[EXERCISE PASSAGE]
++++++++++++++++++++
The evidence before me does not in my opinion point to the type of transaction forbidden by the statute. To be sure claimant through his attorney on acquiring the controversial notes made prompt demand for payment instructing such attorney "* * * to proceed to enforce payment * * *" However, suit was not filed *455 against the defendant corporation until June 28, 1958 after the corporation had come into the funds now in hand, and such suit was abandoned when an opportunity to file a receivership claim was afforded.
In short, the initial letter of claimant's counsel dated January 18, 1955 and his follow-up demands for payment coupled with threats up to the time of bringing suit disclose the normal tactics of a lawyer seeking to realize on a client's claim and are not indicative of that litigious and cost-incurring intent and purpose which must be found to establish a case within the meaning of the New York statute. What is aimed at in the statute is the prevention of the promotion of ill-feeling and strife by attorneys in their purchase of choses in action for the very purpose of bringing suit thereon. Where the primary purpose of the purchase is something else such as investment or speculation and a purpose to sue is merely incidental to a purchase the statute is not violated, Sprung v. Jaffe, 3 N.Y. 2d 539, 169 N.Y.S.2d 456, reversing 2 A.D. 2d 838, 156 N.Y.S.2d 136. On the other hand, an attorney who purchases a bond and mortgage at half past 10 o'clock in the morning on borrowed money after a full investigation of the value of the mortgaged premises and without demand brings suit on same on the afternoon of the same day will not be heard to say that such purchase was made for investment, Maxon v. Cain, 22 App.Div. 270, 47 N.Y.S. 855.
++++++++++++++++++++
Quote the court opinion above word for word, from "The evidence before" to "claim was afforded.".
++++++++++++++++++++
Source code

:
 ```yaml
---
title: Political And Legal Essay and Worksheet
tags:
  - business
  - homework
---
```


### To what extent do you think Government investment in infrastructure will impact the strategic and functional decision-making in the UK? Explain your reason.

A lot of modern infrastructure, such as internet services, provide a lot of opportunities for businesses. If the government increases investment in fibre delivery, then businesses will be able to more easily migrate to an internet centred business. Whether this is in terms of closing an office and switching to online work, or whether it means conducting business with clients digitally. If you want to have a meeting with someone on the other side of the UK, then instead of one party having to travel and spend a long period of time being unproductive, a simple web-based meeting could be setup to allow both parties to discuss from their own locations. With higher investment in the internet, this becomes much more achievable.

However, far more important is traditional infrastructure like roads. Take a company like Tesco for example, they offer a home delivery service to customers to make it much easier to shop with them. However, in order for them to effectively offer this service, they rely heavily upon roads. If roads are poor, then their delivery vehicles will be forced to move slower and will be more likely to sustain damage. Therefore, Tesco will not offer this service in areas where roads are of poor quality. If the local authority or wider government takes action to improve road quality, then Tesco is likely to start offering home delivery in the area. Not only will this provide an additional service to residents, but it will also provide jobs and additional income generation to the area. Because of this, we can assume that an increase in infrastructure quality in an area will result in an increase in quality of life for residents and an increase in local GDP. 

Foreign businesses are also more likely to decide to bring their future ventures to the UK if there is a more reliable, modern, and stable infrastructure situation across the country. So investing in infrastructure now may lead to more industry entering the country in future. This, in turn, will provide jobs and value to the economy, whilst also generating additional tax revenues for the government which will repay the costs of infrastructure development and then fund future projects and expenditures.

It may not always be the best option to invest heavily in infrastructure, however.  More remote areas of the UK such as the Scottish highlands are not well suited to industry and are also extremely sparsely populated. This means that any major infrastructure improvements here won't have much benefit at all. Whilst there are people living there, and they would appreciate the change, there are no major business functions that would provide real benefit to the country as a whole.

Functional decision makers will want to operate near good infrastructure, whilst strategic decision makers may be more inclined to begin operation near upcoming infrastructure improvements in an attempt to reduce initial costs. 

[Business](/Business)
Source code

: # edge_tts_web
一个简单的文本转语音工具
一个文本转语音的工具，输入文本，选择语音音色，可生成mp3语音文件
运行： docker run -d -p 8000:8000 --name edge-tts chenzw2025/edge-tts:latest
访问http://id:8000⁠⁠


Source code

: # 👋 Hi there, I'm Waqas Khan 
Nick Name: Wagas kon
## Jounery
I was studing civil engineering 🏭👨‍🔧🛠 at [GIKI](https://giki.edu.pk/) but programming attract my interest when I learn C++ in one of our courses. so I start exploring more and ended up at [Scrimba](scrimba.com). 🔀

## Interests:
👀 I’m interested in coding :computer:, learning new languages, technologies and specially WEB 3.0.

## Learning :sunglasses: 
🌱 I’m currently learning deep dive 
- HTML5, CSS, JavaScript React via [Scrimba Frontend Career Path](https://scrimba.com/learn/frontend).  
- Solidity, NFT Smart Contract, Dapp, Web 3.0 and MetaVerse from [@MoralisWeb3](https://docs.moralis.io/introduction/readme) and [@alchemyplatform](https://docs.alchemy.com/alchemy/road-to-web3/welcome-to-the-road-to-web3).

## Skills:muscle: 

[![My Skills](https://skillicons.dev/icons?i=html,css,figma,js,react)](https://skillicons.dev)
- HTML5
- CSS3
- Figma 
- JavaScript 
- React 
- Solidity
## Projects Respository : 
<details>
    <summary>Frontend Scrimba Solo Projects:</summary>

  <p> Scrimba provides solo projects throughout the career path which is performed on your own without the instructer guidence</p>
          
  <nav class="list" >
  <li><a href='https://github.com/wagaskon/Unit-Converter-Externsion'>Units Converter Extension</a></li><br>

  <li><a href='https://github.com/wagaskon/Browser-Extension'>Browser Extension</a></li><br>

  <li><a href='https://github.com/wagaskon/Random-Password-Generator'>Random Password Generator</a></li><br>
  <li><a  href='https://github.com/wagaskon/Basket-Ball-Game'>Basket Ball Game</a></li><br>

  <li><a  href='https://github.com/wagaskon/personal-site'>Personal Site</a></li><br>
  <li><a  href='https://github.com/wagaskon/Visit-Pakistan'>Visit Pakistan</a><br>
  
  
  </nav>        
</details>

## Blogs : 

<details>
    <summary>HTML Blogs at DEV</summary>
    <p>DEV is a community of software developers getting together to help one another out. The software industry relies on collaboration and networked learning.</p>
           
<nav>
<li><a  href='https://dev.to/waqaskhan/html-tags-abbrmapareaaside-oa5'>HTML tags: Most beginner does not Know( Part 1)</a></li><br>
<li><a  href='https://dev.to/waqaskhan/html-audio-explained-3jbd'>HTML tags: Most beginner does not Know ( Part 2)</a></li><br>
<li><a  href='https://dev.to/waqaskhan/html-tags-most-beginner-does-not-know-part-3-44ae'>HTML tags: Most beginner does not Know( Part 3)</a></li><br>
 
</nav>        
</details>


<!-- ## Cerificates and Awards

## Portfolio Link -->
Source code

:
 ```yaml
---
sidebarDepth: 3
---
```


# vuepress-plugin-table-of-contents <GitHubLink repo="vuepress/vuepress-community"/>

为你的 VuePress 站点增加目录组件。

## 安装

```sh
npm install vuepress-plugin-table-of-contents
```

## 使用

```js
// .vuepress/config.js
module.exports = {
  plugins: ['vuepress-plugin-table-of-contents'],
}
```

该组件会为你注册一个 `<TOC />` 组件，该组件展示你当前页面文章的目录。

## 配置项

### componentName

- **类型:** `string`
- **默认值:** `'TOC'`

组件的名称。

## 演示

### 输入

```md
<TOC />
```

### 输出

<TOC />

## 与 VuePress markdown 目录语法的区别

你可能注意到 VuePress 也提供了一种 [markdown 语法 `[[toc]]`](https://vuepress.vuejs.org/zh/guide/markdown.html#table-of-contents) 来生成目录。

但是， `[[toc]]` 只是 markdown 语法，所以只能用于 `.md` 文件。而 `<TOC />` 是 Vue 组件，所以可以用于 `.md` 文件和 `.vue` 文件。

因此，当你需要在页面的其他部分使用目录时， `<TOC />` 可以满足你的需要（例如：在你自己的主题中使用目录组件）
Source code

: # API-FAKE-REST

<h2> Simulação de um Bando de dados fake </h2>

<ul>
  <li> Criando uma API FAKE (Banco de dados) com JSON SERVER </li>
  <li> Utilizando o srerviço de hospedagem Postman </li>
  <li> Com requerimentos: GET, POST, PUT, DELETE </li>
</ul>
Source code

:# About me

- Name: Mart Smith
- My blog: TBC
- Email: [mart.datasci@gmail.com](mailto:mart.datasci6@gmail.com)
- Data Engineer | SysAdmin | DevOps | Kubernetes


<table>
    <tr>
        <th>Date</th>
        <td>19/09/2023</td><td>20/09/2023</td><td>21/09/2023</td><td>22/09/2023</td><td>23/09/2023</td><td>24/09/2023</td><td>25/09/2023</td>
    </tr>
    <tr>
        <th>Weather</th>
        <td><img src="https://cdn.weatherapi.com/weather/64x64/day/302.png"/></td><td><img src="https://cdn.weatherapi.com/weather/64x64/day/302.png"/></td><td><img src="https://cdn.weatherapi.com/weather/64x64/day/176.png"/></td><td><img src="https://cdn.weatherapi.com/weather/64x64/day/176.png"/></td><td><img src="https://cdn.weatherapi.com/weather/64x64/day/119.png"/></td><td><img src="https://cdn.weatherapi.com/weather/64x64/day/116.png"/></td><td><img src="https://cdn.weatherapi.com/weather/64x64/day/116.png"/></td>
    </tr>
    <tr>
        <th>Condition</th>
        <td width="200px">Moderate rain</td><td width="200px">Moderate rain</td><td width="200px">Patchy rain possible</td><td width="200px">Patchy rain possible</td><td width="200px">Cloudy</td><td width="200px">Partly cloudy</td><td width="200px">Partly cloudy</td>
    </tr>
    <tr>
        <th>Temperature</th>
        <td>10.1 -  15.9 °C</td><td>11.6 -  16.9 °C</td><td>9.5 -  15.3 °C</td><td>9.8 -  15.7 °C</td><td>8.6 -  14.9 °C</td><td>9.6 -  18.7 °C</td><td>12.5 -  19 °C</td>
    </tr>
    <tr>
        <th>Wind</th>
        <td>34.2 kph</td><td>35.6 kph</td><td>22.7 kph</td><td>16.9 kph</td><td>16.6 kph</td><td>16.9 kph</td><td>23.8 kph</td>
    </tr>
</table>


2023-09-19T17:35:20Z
++++++++++++++++++++
[COMPLETED TASK]
The evidence before me does not in my opinion point to the type of transaction forbidden by the statute. To be sure claimant through his attorney on acquiring the controversial notes made prompt demand for payment instructing such attorney "* * * to proceed to enforce payment * * *" However, suit was not filed *455 against the defendant corporation until June 28, 1958 after the corporation had come into the funds now in hand, and such suit was abandoned when an opportunity to file a receivership claim was afforded.